BEGIN STUDY TEXT

Now, my friend stood up from her chair, a smile stretching across her cheeks, and placed the baby in my arms. I sat on her leather couch and stared at him, overwhelmed by his presence despite how little space he took up in my arms. He was light, precious. I couldn’t get over how tiny his nose was, or how I could feel his lips blowing the smallest stream of air each time he exhaled.

For the next hour she recounted her birth story. She wasn’t tired like I expected. She was vibrant and energized, as if motherhood had given her distinct purpose and a reason for being on this earth. Her face was awash with color; she bounced around the room even though she had given birth just a few days earlier. She was a woman who had partaken in the miracle of childbirth, and the adrenaline was still coursing through her body.

I held her son in silence while she spoke, my heart racing as I listened. I grew increasingly overwhelmed as she talked — like the very air was closing in on me.

With each word she spoke, the lurching in my chest grew tighter and more pronounced. I didn’t know what to say. Even though neither of us had acknowledged it, I knew everything had suddenly changed. I didn’t know what she needed now that she had a baby. I didn’t know what our friendship would look like now that she was a mother. A chasm had formed between us that I didn’t know how to cross. My envy was thick, and the depth of my loneliness felt inescapable. My friend didn’t know it then, but I wanted everything she seemed to have: a husband, a house, and now, a baby.

END STUDY TEXT
BEGIN EXTRACTED RECORDS

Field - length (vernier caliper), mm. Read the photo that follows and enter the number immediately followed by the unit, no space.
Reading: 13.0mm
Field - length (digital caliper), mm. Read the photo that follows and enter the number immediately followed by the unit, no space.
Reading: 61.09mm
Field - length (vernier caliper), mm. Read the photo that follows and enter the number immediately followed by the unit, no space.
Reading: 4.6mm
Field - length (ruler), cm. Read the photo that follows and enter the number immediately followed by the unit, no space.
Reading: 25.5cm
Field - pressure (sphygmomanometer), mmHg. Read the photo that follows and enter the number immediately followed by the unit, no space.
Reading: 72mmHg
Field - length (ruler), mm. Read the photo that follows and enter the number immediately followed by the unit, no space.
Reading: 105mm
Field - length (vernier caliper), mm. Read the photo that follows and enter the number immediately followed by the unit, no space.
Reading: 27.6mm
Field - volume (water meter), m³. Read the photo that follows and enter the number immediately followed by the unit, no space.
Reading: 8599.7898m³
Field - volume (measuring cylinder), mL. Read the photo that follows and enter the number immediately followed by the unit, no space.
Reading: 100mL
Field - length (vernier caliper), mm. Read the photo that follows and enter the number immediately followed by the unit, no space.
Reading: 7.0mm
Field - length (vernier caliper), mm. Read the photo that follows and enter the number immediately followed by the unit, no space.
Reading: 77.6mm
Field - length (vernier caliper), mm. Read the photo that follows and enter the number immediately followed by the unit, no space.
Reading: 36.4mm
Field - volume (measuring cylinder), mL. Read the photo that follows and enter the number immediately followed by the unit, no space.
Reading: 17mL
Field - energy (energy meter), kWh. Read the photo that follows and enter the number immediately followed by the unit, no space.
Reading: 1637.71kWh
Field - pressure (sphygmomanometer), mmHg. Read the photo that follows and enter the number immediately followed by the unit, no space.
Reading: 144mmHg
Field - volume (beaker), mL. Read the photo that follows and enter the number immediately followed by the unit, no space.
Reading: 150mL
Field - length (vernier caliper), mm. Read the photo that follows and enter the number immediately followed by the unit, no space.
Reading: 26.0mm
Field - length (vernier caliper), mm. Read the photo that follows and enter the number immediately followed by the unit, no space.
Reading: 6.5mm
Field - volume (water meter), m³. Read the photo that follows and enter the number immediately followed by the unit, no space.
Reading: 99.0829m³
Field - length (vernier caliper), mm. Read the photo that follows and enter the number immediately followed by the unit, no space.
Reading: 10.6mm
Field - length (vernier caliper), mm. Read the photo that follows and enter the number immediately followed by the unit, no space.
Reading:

END EXTRACTED RECORDS

**PROBLEM SET**.
**A)** Can you extract the part of the passage about the newborn between "I held her son" and "closing in on me.", inclusive?
**B)** In the passage about the newborn, what are all the things the narrator wanted that the friend seemed to have?

**ANSWERS FOR THE EXERCISE**.
**A)**
I held her son in silence while she spoke, my heart racing as I listened. I grew increasingly overwhelmed as she talked — like the very air was closing in on me.

**B)** A husband, a house, and a baby.